Quoted passage |
⁂

Dear Eighteen-Year-Old Me,
It feels a little weird to write to you since most of the time I still feel like you instead of the adult I am supposed to be. Truth be told, sometimes I even feel like I'm still her...
And though I'm only eight years older than you, a lot of life has been lived in these eight years - some good, some bad, some hard and some so scary you can barely breathe for all the fear and desperation. But you're getting ready to graduate from high school and you're about to experience it all first-hand so it only seemed fair to tell you a thing or two - you know, a little heads up.
I could tell you about keeping in touch with those three girls you spend all your time with. Or how your mom is going to become your best friend. Or not to be afraid to love the boy you are dating - because when you finally let him in all the way you'll never regret it for a moment.
But there's something that matters even more right now. Remember that prediction you had to write about your future at the end of your senior year? Remember how you really thought you were well on your way to making it come true?

⁂

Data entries
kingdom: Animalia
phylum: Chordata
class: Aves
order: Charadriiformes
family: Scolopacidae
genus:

⁂

Problem set |
A: From the letter to the eighteen-year-old self, set down the passage starting with "I could tell" and going on through "it come true?", word for word.
B: According to the letter to the eighteen-year-old self, how many years older than the eighteen-year-old is the writer?

Responses to the exercise |
A:
I could tell you about keeping in touch with those three girls you spend all your time with. Or how your mom is going to become your best friend. Or not to be afraid to love the boy you are dating - because when you finally let him in all the way you'll never regret it for a moment.
But there's something that matters even more right now. Remember that prediction you had to write about your future at the end of your senior year? Remember how you really thought you were well on your way to making it come true?

B: Eight years.